### Your instructions
Quote the passage on CO₂ hydrogenation word for word, starting with "3.1. CO₂ Hydrogenation" and going on through "and hydrogen carriers.".

======== Document segment ========

In the past decades, the catalytic hydrogenation of CO₂ has gained attention as a powerful tool to store green hydrogen, thereby electrical energy, as introduced by the seminal works by Asinger [514], Leitner [515,516], Noyori [517], as well as Olah [301,518,519,520]. The process, combined with the aforementioned methanol/formic acid dehydrogenation reactions, has the potential to close the ideal cycle of CO₂-free energy release and storage. Currently, both methanol and formic acid are industrially produced using fossil feedstock via carbon monoxide, which has lower kinetic and thermodynamic stability compared to CO₂. The direct synthesis from CO₂ is traditionally carried out at high temperatures and pressures with heterogeneous metal catalysts such as Cu/ZnO/Al₂O₃ [521,522,523,524]. Thus, the sustainability of the direct CO₂-route is strictly dependent on the use of green hydrogen produced without contemporary CO₂ release in the atmosphere, as well as catalytic systems operating efficiently under milder reaction conditions. A variety of homogeneous catalytic systems has been employed for the direct hydrogenation of CO₂ into green fuels [213,214,517,525,526,527,528,529,530,531,532,533,534,535], including first-row metal complexes [536,537,538,539,540,541,542,543,544]. Pincer-type ligation shows again very encouraging features in terms of stability and mild reaction conditions, with promising possibility of further optimization. In addition, often the same catalyst is active in both directions of hydrogenation and dehydrogenation, expanding the applicability and robustness of this family of catalysts.

3.1. CO₂ Hydrogenation

3.1.1. Early Works

The hydrogenation of carbon dioxide by means of homogeneous catalysis has grown extensively in the last decade. An overview of the best performing systems for CO₂ hydrogenation up to 2010 can be found in the work of Beller [557], while in 2018 and 2019 Prakash reviewed the topic in depth including the use of pincer type complexes [558,559]. In this review, we will focus mostly in CO₂ conversion to formic acid (and/or formate salts) as well as to methanol, both of them representing accessible green fuel and hydrogen carriers.

======== Dataset extract ========

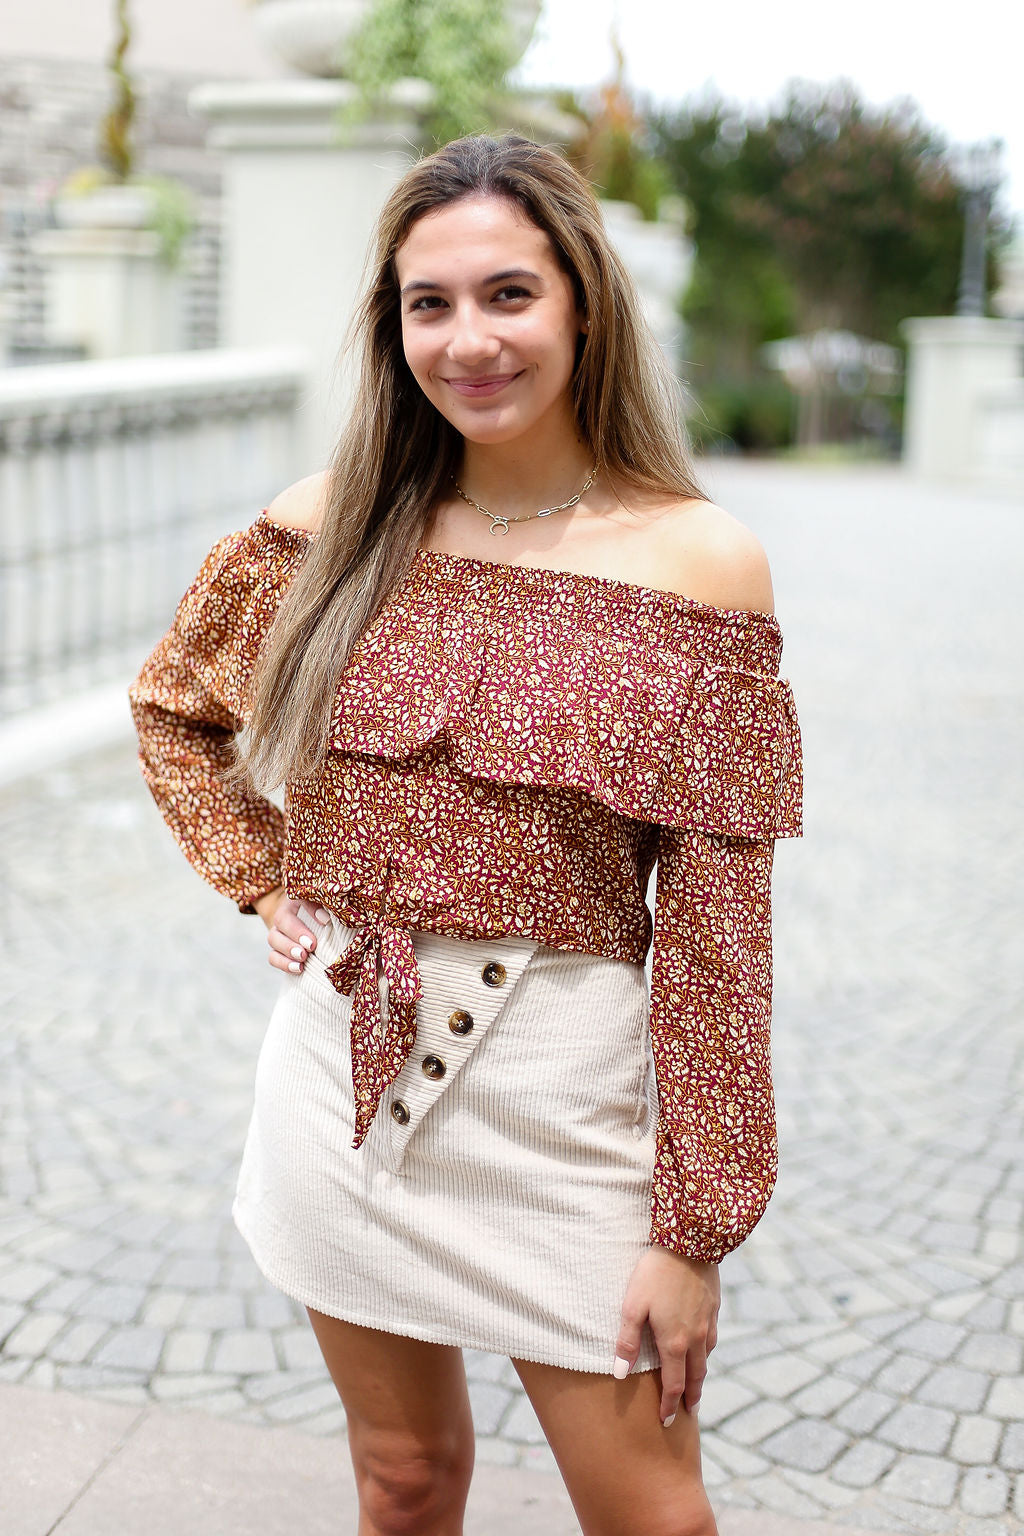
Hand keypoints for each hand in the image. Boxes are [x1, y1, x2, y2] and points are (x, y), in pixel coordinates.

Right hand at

========

### Task output
3.1. CO₂ Hydrogenation

3.1.1. Early Works

The hydrogenation of carbon dioxide by means of homogeneous catalysis has grown extensively in the last decade. An overview of the best performing systems for CO₂ hydrogenation up to 2010 can be found in the work of Beller [557], while in 2018 and 2019 Prakash reviewed the topic in depth including the use of pincer type complexes [558,559]. In this review, we will focus mostly in CO₂ conversion to formic acid (and/or formate salts) as well as to methanol, both of them representing accessible green fuel and hydrogen carriers.